Generates predictions and corresponding probabilities from a trained
network and a list of images
"""
output = model(images)
_, predicted = torch.max(output, 1)
preds = np.squeeze(predicted.cpu().numpy())
probs = [F.softmax(el, dim=0)[i].item() for i, el in
zip(preds, output)]
return preds, probs
def plot_classes_preds(model, images, labels, classes):
"""
Generates matplotlib Figure using a trained network, along with images
and labels from a batch, that shows the network's top prediction along
with its probability, alongside the actual label, coloring this
information based on whether the prediction was correct or not.
Uses the "images_to_probs" function.
"""
preds, probs = images2probs(model, images)
fig = plt.figure(figsize=(12, 48))
for idx in range(4):
ax = fig.add_subplot(1, 4, idx + 1, xticks=[], yticks=[])
color = 'green' if preds[idx] == labels[idx].item() else 'red'
title_str = '%s, %.1f \n(label: %s)' % (
classes[preds[idx]], probs[idx] * 100.0, classes[labels[idx]])
matplotlib_imshow(images[idx])
ax.set_title(title_str, color=color)
return fig
def get_args():
"""Get hyperparameters from command line.
Returns:
args (argparse): Parser for command-line options.
"""
parser = argparse.ArgumentParser(description='CNN')
parser.add_argument('--batch_size', default=4, type=int, help='')
parser.add_argument('--num_workers', default=2, type=int)
parser.add_argument('--n_epoch', default=2, type=int)
parser.add_argument('--lr', default=0.001, type=float)
parser.add_argument('--momentum', default=0.9, type=float)
parser.add_argument('--no_hyperdash', default=False, action='store_true')
parser.add_argument('--checkpoint_dir_name', default=None, type=str)
parser.add_argument('--no_cuda', action='store_true', default=False)
args = parser.parse_args()
args.device = torch.device('cpu')
if not args.no_cuda and torch.cuda.is_available():
args.device = torch.device('cuda:0')
if torch.cuda.device_count() > 1:
gpu_ids = [id for id in range(len(torch.cuda.device_count()))]
args.device = torch.device(f'cuda:{gpu_ids[0]}')
print('####################')
print('device ===> ', args.device)
print('####################')
return args
def matplotlib_imshow(img, one_channnel=False):
"""Helper function to show an image.
"""
if one_channnel:
img = img.mean(dim=0)
img = img / 2 + 0.5
npimg = img.cpu().numpy()

________________________________________

課題内容
上のコードのうち、「if not args.no_cuda」という語句を含む行で始まり「img = img.mean(dim=0)」で終わる部分を、一字も変えずに書き出してください。

グラフ読解演習
________________________________________

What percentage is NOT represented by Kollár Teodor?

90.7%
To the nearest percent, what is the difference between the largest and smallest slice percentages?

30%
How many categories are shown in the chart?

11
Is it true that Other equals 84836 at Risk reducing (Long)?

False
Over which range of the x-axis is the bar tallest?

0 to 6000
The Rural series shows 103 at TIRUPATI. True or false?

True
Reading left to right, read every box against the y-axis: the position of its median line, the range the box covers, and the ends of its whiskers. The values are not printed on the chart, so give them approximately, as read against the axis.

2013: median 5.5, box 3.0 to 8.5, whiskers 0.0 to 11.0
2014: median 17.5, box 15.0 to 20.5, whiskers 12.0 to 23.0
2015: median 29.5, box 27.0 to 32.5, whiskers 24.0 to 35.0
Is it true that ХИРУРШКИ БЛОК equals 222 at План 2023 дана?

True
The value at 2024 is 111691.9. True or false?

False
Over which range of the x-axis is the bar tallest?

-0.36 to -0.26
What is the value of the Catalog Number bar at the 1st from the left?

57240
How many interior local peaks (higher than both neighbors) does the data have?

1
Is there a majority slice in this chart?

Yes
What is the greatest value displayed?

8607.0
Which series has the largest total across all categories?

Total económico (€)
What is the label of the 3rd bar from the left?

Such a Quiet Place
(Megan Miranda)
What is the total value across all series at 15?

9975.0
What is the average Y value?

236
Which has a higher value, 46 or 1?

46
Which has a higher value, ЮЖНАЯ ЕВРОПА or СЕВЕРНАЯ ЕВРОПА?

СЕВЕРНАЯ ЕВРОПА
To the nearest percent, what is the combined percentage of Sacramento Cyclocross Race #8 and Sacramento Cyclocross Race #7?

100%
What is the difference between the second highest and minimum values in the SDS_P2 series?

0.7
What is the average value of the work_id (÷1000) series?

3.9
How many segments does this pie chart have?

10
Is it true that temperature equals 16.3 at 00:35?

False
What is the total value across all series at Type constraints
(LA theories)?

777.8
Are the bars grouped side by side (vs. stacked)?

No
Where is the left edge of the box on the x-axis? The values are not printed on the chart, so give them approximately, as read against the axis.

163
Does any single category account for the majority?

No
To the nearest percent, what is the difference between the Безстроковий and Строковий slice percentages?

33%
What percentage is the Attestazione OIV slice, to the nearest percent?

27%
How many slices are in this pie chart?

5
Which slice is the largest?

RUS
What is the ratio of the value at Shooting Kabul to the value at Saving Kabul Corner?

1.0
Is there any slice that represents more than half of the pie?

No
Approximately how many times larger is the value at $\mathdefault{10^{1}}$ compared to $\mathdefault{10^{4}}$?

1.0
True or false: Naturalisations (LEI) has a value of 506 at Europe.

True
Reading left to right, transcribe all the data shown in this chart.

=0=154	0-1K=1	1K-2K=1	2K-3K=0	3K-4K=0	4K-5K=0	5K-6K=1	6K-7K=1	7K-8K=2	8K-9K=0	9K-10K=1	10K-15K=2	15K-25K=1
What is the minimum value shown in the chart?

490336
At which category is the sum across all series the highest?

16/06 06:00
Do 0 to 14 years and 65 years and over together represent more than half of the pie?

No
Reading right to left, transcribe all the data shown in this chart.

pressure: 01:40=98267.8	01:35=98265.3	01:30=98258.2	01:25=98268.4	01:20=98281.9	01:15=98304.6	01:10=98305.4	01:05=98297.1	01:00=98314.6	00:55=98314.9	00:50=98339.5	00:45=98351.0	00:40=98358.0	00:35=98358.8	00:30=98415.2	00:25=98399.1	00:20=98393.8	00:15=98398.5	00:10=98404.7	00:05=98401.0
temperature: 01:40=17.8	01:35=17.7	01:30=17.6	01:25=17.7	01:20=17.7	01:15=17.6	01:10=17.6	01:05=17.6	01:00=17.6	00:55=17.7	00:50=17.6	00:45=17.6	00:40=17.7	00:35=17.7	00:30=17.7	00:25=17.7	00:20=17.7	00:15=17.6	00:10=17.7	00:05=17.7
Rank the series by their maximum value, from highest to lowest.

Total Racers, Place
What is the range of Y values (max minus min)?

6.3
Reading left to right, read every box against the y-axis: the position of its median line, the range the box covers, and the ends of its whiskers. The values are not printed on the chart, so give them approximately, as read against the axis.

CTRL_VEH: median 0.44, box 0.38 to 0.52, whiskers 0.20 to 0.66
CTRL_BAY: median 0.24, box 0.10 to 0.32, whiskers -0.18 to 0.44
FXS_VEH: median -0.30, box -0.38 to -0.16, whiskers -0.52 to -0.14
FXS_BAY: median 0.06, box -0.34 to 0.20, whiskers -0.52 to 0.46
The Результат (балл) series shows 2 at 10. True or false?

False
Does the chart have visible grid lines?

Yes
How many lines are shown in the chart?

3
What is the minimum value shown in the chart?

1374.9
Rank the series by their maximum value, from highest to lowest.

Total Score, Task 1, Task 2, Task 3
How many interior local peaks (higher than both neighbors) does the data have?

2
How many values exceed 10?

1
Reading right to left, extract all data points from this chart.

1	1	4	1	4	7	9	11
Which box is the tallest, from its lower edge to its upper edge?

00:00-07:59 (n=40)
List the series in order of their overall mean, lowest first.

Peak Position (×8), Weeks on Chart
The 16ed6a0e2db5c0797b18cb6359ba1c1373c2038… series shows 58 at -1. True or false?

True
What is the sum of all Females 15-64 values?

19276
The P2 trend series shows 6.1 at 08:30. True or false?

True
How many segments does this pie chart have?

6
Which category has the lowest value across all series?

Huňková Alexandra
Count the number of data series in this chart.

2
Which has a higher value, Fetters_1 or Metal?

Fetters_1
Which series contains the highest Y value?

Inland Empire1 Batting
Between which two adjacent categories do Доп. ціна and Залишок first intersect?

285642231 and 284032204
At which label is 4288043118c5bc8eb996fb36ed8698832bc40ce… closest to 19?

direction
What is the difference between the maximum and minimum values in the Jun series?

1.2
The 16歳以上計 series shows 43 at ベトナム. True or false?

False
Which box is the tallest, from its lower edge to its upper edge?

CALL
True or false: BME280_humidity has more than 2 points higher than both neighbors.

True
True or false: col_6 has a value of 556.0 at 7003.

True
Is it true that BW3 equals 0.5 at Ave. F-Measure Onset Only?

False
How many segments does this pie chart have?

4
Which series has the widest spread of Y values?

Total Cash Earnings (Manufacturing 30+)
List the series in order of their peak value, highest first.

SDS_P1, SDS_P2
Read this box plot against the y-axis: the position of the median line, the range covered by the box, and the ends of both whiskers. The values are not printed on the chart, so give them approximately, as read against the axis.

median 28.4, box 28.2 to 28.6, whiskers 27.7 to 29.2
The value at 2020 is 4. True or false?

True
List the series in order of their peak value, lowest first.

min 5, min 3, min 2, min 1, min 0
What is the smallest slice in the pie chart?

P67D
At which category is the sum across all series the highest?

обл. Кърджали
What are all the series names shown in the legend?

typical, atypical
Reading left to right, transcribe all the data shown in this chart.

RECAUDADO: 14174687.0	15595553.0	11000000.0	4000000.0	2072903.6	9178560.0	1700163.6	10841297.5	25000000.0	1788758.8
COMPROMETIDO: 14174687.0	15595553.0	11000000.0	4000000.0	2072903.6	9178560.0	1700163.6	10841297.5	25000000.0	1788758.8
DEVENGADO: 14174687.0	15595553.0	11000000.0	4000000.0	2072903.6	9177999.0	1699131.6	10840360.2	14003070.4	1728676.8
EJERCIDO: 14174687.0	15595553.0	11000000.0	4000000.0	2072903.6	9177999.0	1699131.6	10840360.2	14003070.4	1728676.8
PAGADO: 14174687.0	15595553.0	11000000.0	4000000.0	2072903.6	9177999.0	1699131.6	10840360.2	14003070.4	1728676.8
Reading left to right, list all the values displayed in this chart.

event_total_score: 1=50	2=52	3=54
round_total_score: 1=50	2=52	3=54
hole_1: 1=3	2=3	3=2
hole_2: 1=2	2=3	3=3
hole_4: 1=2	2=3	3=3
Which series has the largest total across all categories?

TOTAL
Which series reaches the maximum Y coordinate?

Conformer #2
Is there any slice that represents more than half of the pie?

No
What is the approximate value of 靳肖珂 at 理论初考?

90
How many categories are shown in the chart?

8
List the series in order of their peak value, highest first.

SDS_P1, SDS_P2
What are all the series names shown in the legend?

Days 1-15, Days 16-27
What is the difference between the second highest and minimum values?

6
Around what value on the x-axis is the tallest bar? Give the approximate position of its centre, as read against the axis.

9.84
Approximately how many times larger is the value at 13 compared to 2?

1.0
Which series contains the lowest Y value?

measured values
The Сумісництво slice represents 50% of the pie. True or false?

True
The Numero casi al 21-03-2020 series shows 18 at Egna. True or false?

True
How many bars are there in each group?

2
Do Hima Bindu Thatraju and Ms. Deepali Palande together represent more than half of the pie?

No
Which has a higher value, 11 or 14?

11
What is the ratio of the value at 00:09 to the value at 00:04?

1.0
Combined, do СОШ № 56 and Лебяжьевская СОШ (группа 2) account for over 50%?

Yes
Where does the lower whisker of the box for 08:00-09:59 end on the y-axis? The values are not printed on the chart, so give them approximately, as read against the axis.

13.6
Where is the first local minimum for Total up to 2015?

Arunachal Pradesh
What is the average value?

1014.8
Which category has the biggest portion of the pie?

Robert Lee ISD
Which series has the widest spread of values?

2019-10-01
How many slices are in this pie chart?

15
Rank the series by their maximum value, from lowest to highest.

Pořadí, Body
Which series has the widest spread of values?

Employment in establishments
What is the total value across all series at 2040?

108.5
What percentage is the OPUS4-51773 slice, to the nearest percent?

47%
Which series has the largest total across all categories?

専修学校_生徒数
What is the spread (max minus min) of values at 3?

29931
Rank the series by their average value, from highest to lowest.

________________________________________

解答
if not args.no_cuda and torch.cuda.is_available():
args.device = torch.device('cuda:0')
if torch.cuda.device_count() > 1:
gpu_ids = [id for id in range(len(torch.cuda.device_count()))]
args.device = torch.device(f'cuda:{gpu_ids[0]}')
print('####################')
print('device ===> ', args.device)
print('####################')
return args
def matplotlib_imshow(img, one_channnel=False):
"""Helper function to show an image.
"""
if one_channnel:
img = img.mean(dim=0)